WHAT IS EXPECTED: Copy the lines from the one with "country: GR" up to and including the one with "longitude: 23.7496", changing "city" to "town" and leaving everything else as it is.

◆ ◆ ◆ ◆

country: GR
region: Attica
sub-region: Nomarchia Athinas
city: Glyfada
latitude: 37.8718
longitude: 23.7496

◆ ◆ ◆ ◆

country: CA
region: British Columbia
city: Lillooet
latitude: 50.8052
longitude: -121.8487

◆ ◆ ◆ ◆

TASK SOLUTION:
country: GR
region: Attica
sub-region: Nomarchia Athinas
town: Glyfada
latitude: 37.8718
longitude: 23.7496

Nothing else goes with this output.